Arnold Forster, ADL general counsel, charged that the Birch Society “has succeeded in its takeover and is now embarked on using the American Party to step up Birch activities and shore up its dwindling membership.” He said that both Schmitz and the vice presidential candidate, Thomas J. Anderson, are members of the Birch Society national council. Forster also claimed that “extremism or anti-Semitism were key themes of literature” distributed at the party convention in Louisville, Ky. Aug. 5.

According to Forster, it was “not at all surprising when the convention overwhelmingly passed a hard-line position against US support for Israel.” The adopted plank on the Middle East called for a reversal of present US policy by the passage of a new “neutrality act” which would prohibit the sale of arms to Israel or private banking loans to the Jewish State. It would also prohibit the sale of Israeli bonds in the US, the ADL reported.
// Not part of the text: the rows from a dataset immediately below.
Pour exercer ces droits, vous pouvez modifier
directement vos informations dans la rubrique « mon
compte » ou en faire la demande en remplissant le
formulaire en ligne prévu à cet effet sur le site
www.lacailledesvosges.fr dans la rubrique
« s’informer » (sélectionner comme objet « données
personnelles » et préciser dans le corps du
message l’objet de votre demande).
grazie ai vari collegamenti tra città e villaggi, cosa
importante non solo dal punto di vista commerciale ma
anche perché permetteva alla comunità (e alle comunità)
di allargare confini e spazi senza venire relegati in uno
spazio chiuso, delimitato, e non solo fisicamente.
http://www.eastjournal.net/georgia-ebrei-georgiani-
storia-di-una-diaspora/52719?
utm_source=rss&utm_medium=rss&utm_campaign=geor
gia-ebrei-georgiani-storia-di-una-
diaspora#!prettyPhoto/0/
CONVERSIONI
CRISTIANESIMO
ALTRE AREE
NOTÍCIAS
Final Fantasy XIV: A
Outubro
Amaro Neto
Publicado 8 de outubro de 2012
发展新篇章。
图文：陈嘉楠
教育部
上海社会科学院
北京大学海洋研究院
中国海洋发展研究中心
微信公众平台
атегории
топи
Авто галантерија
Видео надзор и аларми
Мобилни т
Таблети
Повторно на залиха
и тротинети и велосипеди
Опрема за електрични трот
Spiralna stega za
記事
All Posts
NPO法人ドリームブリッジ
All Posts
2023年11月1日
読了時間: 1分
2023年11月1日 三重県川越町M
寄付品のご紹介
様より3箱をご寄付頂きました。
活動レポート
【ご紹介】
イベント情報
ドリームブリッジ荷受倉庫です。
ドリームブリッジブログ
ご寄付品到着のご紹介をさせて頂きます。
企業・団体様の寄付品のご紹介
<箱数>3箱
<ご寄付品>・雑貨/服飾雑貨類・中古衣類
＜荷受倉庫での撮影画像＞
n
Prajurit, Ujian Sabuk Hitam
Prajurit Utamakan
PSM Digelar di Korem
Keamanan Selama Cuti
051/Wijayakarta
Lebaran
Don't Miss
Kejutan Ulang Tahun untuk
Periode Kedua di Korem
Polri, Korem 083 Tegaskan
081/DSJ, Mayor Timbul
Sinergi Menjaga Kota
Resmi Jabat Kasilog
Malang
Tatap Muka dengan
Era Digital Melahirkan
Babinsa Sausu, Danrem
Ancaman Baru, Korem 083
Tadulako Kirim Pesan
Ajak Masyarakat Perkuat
Lawrence Peirez, chairman of the ADL’s Fact Finding Committee, reported that Schmitz was using a new Birch-distributed book, “None Dare Call It Conspiracy,” as a base for his presidential campaign platform. According to Peirez, the book is “saturated with a revival of anti-Jewish themes promoted in the 1920’s and 1930’s by anti-Semites and home-grown Nazis and fascists.”

Forster said that the ADL’s Los Angeles office had asked Schmitz to withdraw his endorsement of “None Dare Call It Conspiracy” last June, before he became the candidate of the American Party.